Every year about this time, my company passes out new desk calendars for the next year. Shortly after, they release the list of upcoming company holidays. In addition, our company has a nice little bonus policy of closing the office at 1:00 on the day before a holiday.
Each year, I have my routine. I take out a pink highlighter, and make a big, cheerful hot pink “H” on all the days that I get paid not to come to work. Something about doing that makes me feel really good. Then I write “close @ 1:00” on all the early closing days. Today was the day I picked to do this little task, and I followed the normal routine. As I wrote on the days in my calendar, one date in particular caught my attention: July 2.

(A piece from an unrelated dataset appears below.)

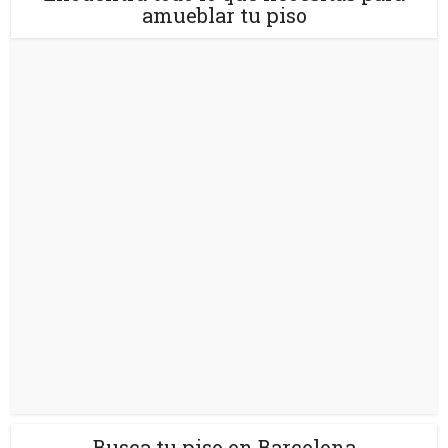
amueblar tu piso
Busca tu piso en Barcelona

July 2, 1993 was the day I got married. A day that I liked less and less as the years wore on. It became a reminder to me of all that my marriage wasn’t. The proposal that wasn’t. The flowers, the dinners, the trips that never came. The meager celebrations dwindled through the years to just a card; and for the last few years, I would even resist doing that until the absolute last minute. It was the only day worse than St. Valentine’s Day. It was sheer torture to read through all those cards about how grateful people were for the love and devotion they had felt and received for the past year, and how they hoped there were many more in the future. It was painful. No one makes a card that says what I felt:
“You really suck at this!
You promised last year that this one would be better,
and instead it’s been worse.
You treat me like I’m not even here,
and now I have to buy you some mushy card
and have sex with you tonight.”
That may be a whole new market for greeting cards… Anyway… As I wrote on July 2 “close @ 1:00”, it slowly dawned on me: I DON’T HAVE TO DO THAT THIS YEAR!
I can’t describe the feeling of elation and freedom that slowly came over me, as a smile broke wide across my face. I felt like jumping up and down! Probably would have if I hadn’t just spent the last week getting over a back injury! I have spent the rest of the night smiling, and singing in the car on the way home, and looking forward to the time next year when I will gain my legal freedom. When I will finally be free to be myself again.
And hopefully, I will find the man with whom I will look forward to truly celebrating every anniversary.